NF-κB is a protein complex of transcription factors participating in a range of biological processes, among them cell growth and development, cell survival and inflammatory responses. NF-κB activation results in either canonical or non-canonical (alternative) NF-κB pathway signalling, or both. Non-canonical NF-κB pathway is associated with several important biological functions including lymphoid malignancies. An important feature of this pathway is its strict dependence on MAP3K14 protein level, which is controlled mainly through its ubiquitin-dependent degradation. In this regard it should be underlined that ZFP91 serves as a positive regulator for MAP3K14, causing its stabilization and activation [24, 25]. Furthermore, oncogenic activity of the MAP3K14 protein is postulated. Its overexpression has been associated with neoplastic growth e.g. in melanoma, pancreatic carcinoma, breast cancer, lung cancer, multiple myeloma and adult T-cell leukemia. ZFP91-mediated stabilization may stand for one of mechanisms of MAP3K14 oncogenic activation [26].

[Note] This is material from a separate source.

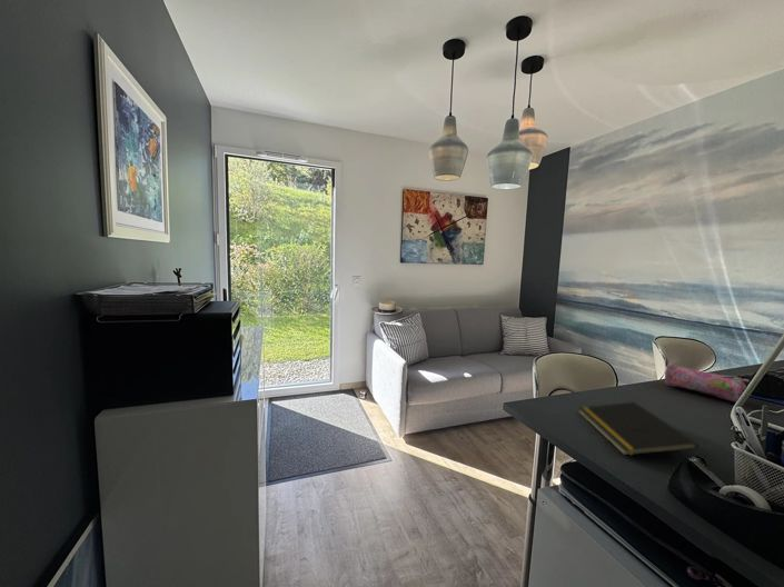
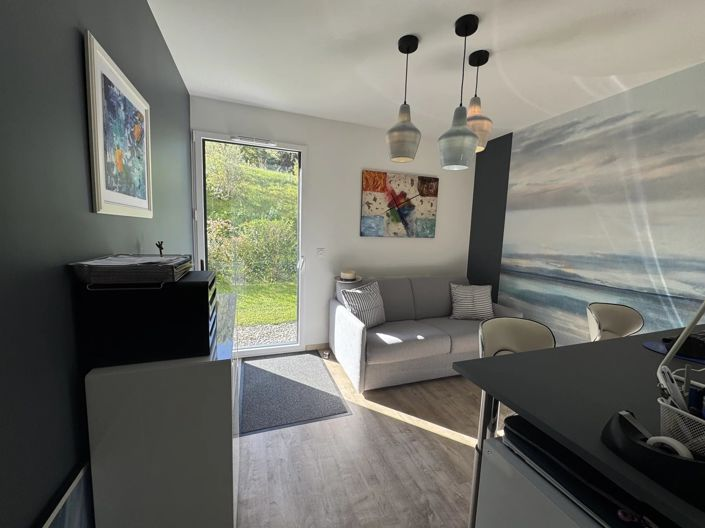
- notepad [577,401,699,457]
- pencil case [664,362,751,404]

In prostate cancer, clinical data and results from in vitro experiments imply that the NF-κB system is capable of interfering with androgen receptor (AR) signaling. AR interaction with NF-κB factor p52 (involved in non-canonical pathway) has a positive effect on cell growth, cell survival and AR target genes expression [27]. In the light of our studies it seems legitimate to suggest that ZFP91 functioning may influence androgen-dependent genes expression and prostate cancer biology.

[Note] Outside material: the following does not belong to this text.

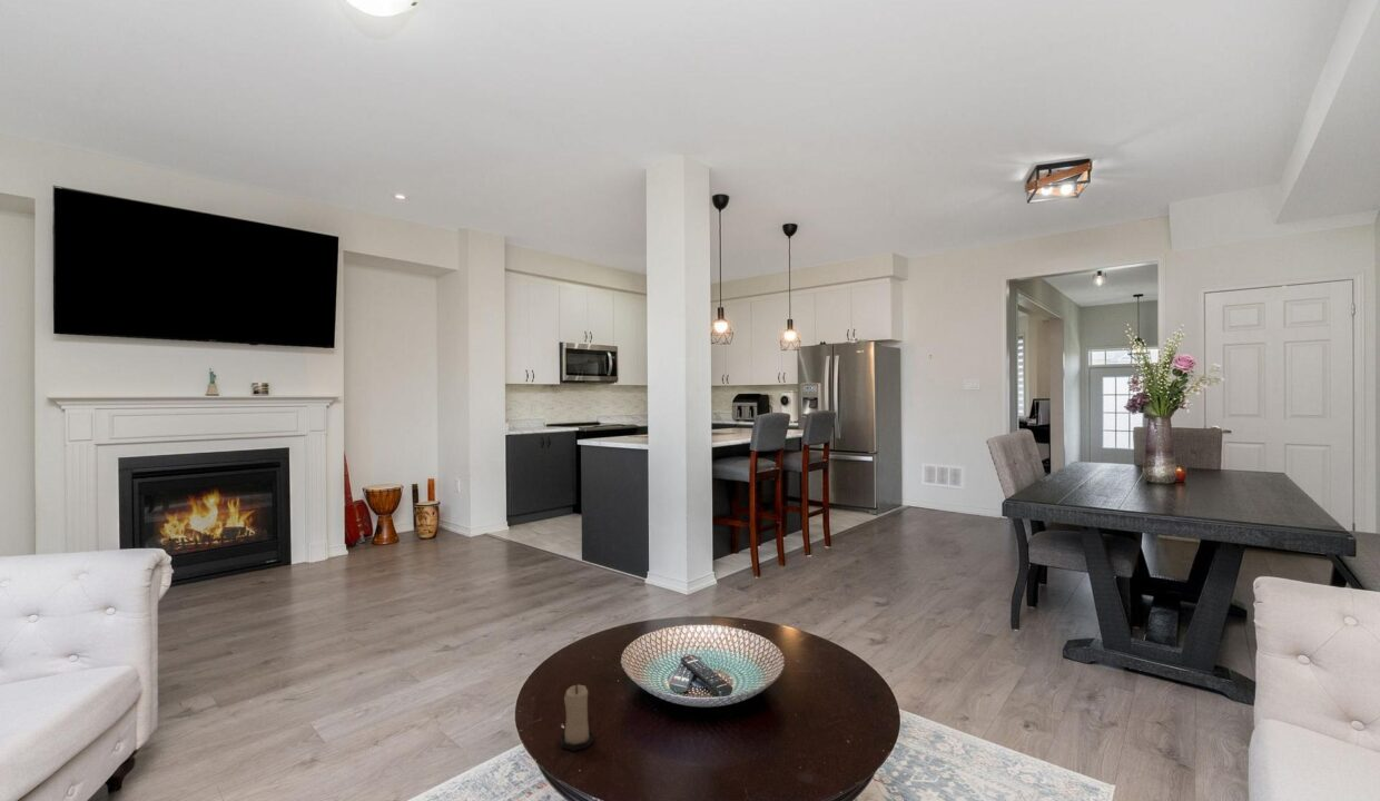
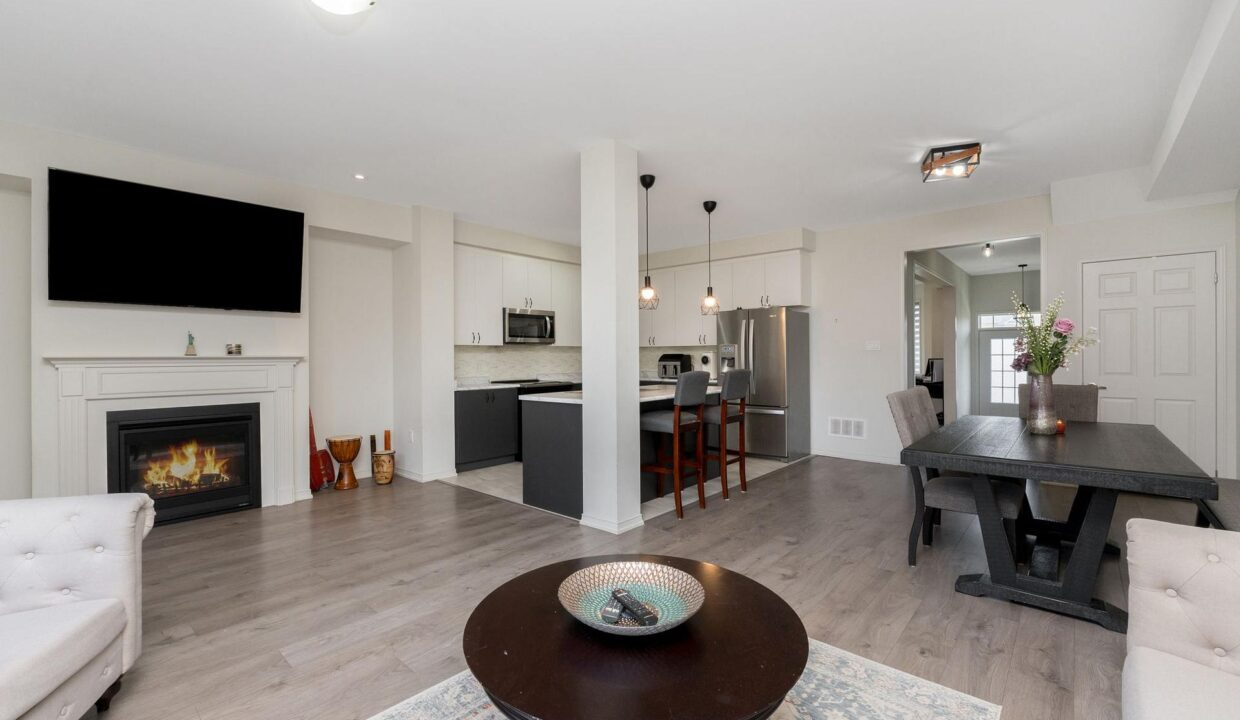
- candle [559,684,595,752]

Regarding ZFP91 oncogenic potential, several experiments besides already mentioned highlight its importance. Firstly, cancer cell lines overexpressing ZFP91 had an increased colony formation potential and invasiveness. Secondly, tumors induced in nude mice by ZFP91 overexpressing cancer cells had overall faster growth rate and higher angiogenic potential. Lastly, ZFP91 suppression by RNA interference resulted in decreased levels of antiapoptotic proteins and increased apoptosis rate [9]. Furthermore, ZFP91 was found to be overexpressed in malignant breast cancer and stomach cancer cell lines having high NF-κB activity in comparison with cell lines having lower NF-κB activity [9]. In studies concerning prostate pathology, NF-κB was constitutively activated in human androgen-insensitive prostate cancer cell lines such as DU145, and PC-3, but not in LNCaP androgen-sensitive cells or normal PrEC cells [28]. Our study showed however, that ZFP91 expression does not differ between DU145, PC-3 and LNCap cell lines. This suggests that above mentioned relation between basal NF-κB activity and ZFP91 expression should not be generalized.

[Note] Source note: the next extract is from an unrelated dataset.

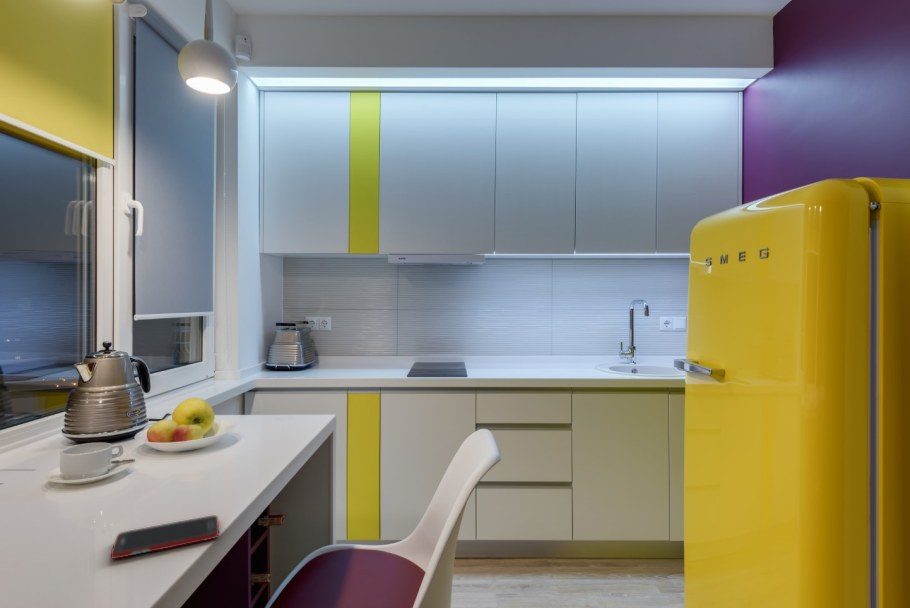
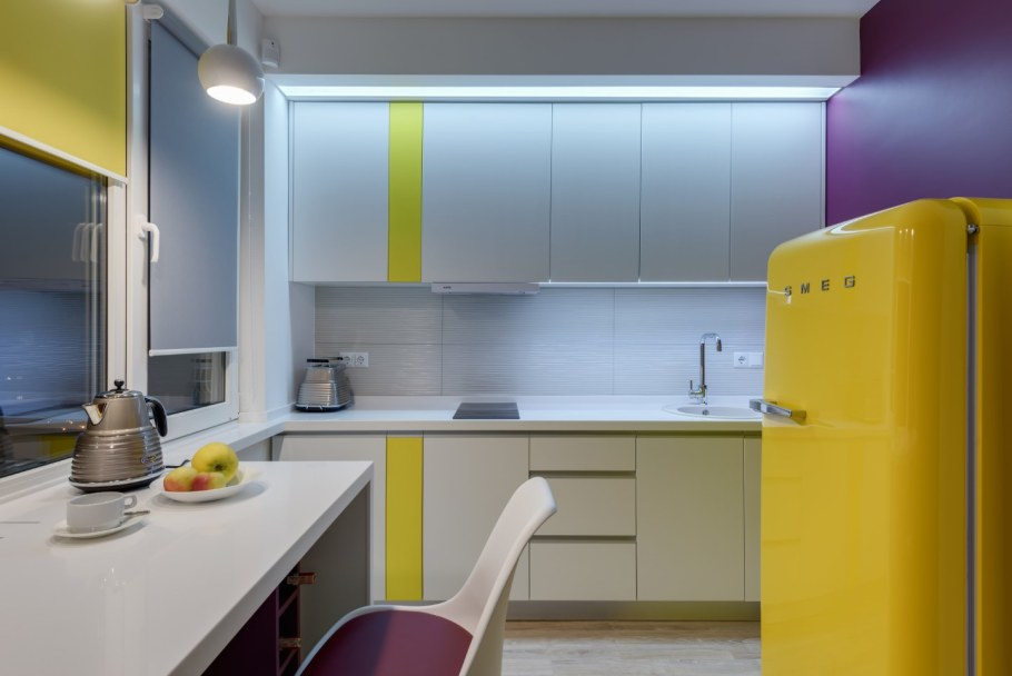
- cell phone [110,514,220,560]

As far as the results of the present study are concerned, the role of upregulated ZFP91 mRNA in BPH prostates, not accompanied by parallel changes in ZFP91 protein levels, is still to be explored. On the other hand, ZFP91 relative abundance in prostate cancer cells, together with the promising field of ZFP91 potential interactions, makes it a novel interesting target of studies. Presented work provides a base for further experiments aiming at characterizing ZFP91 role in prostate pathology.
Acknowledgments
This work was supported by a grant from Ministry of Science and Higher Education of the Republic of Poland (No. DI 2011 0219 41 to Lukasz Paschke).
Conflict of interest
The authors declare no conflict of interest.